PROBLEM STATEMENT
Going line by line through the records below, count those with the word "shift" and give only the count.

DATA SHOWN
##############################

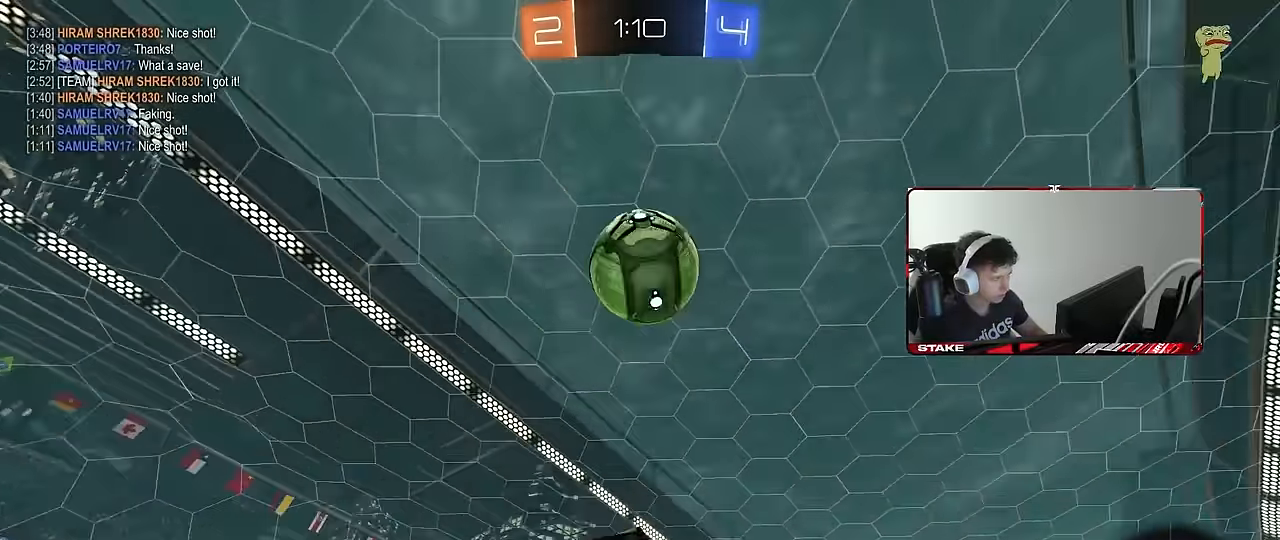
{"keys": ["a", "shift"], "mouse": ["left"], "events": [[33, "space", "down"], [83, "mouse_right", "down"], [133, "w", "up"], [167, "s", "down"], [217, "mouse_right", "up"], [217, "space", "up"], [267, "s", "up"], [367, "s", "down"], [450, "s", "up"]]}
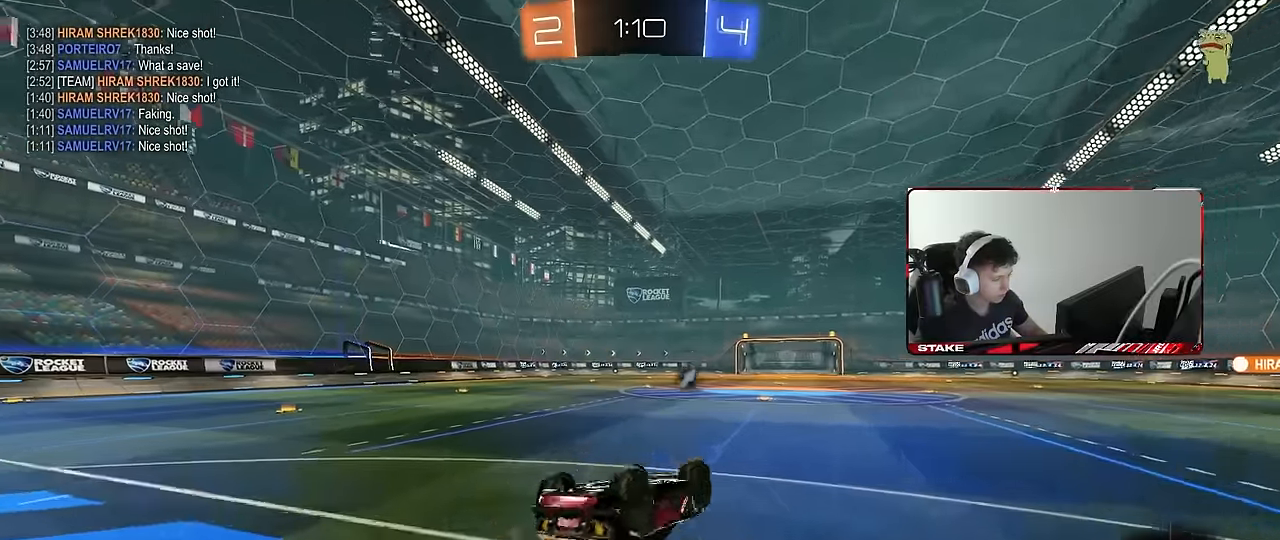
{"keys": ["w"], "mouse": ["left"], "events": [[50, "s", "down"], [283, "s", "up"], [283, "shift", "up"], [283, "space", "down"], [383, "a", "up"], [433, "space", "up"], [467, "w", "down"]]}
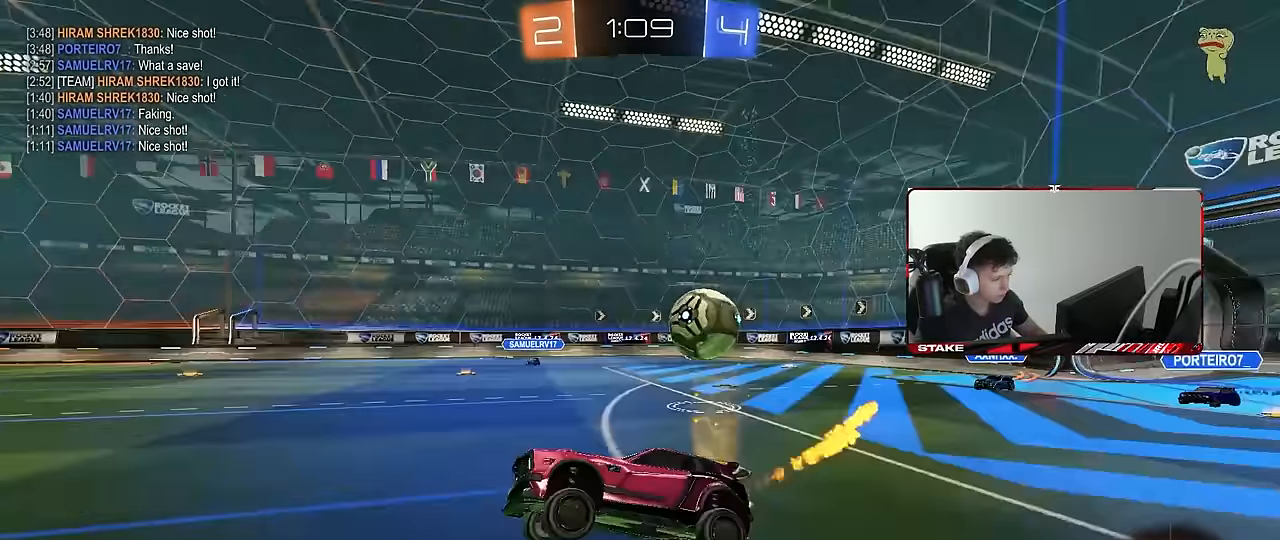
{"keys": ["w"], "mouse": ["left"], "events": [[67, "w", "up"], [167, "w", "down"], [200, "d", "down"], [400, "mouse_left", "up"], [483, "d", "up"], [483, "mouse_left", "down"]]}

##############################

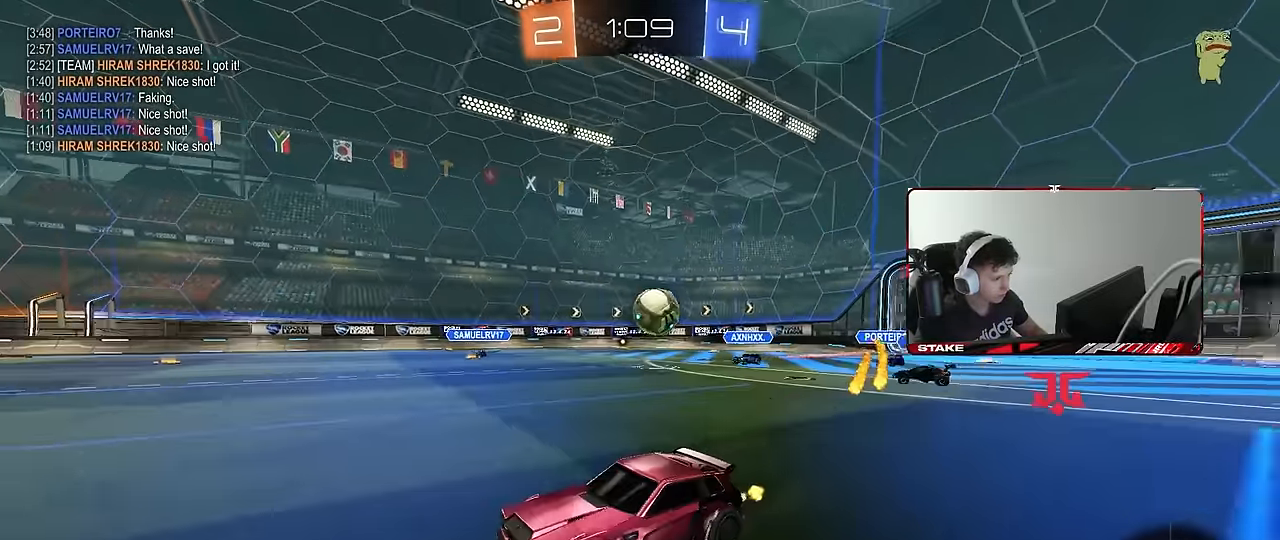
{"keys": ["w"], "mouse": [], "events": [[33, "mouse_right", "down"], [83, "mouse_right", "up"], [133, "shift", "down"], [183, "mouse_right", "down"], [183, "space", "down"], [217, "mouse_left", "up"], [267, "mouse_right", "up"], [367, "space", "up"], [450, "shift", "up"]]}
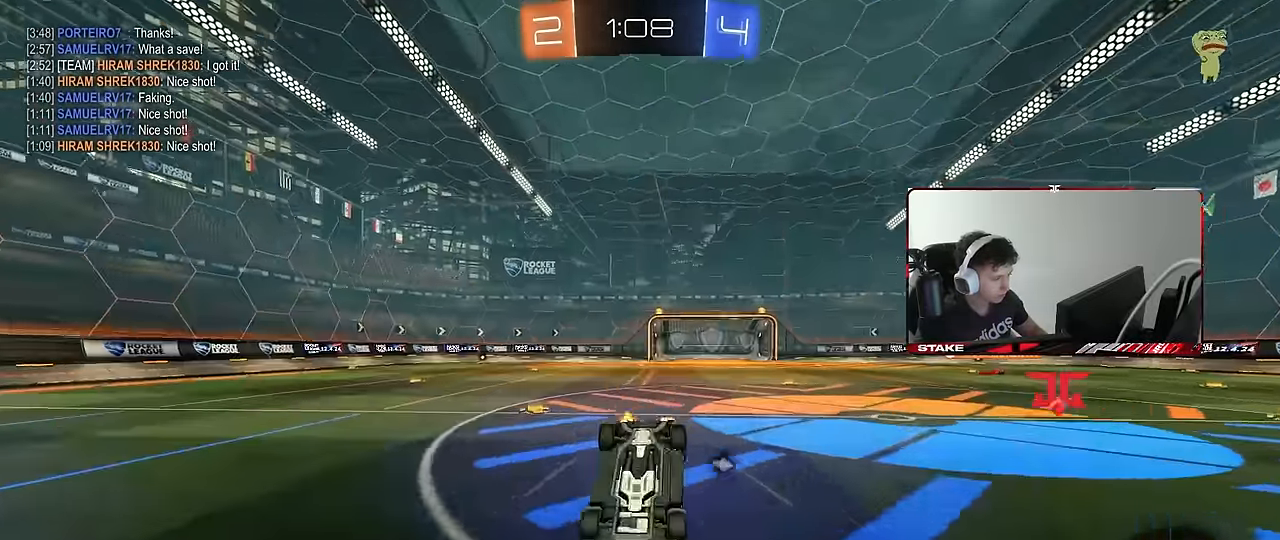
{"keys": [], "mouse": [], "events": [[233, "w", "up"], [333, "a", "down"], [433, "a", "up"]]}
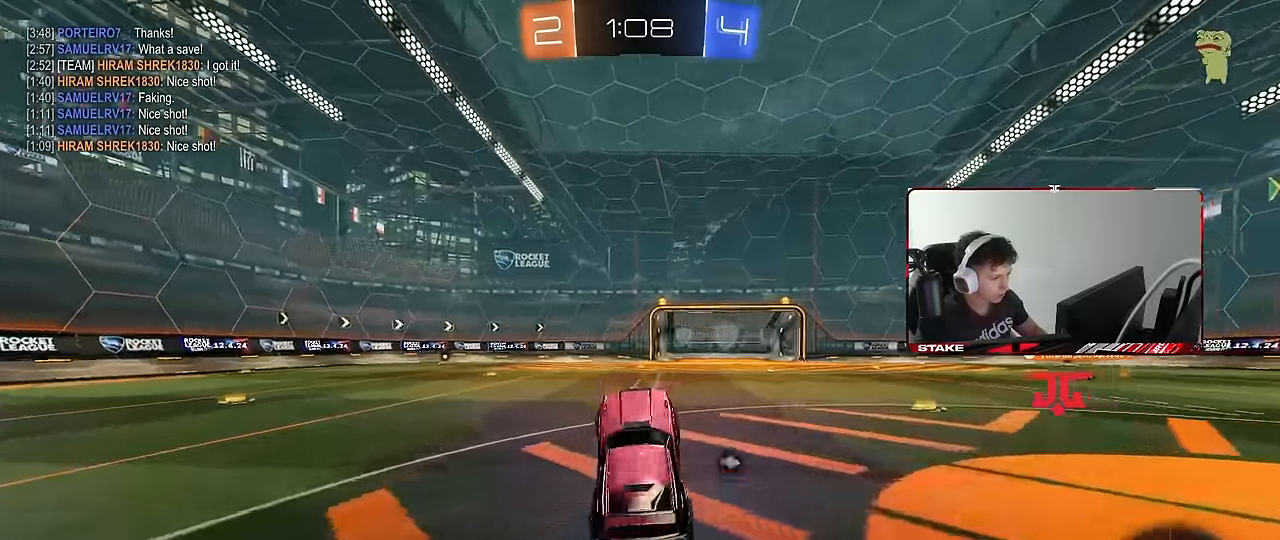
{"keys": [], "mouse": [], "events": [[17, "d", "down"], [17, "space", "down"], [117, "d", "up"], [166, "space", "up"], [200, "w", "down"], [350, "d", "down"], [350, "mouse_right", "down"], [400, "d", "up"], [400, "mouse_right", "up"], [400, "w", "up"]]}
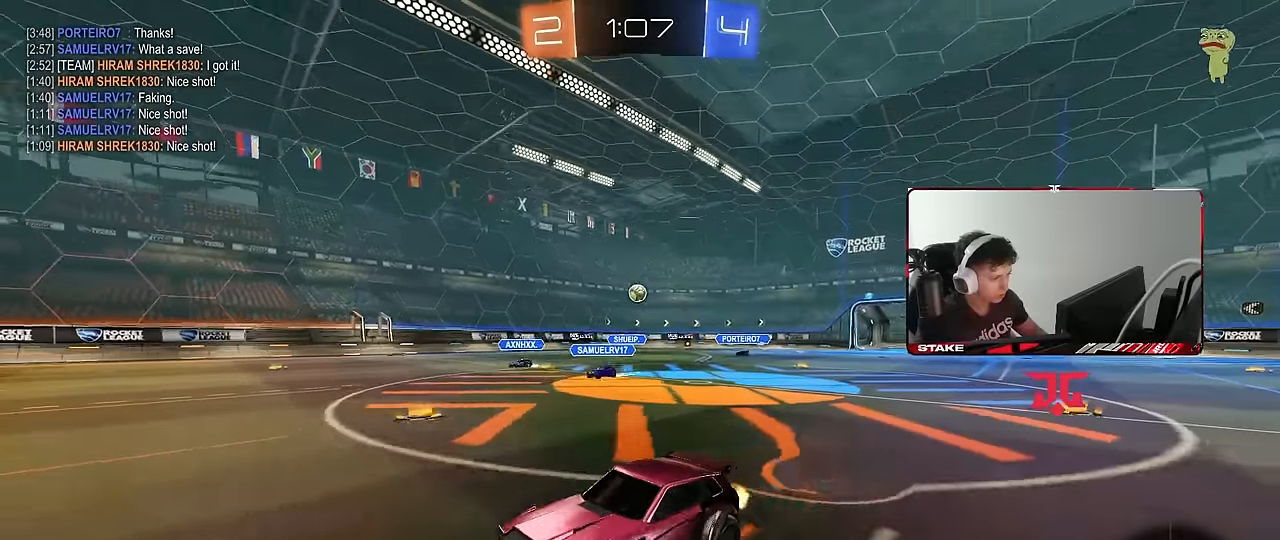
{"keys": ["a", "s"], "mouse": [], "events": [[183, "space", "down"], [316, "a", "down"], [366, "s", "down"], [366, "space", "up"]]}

##############################

ANSWER SPACE
3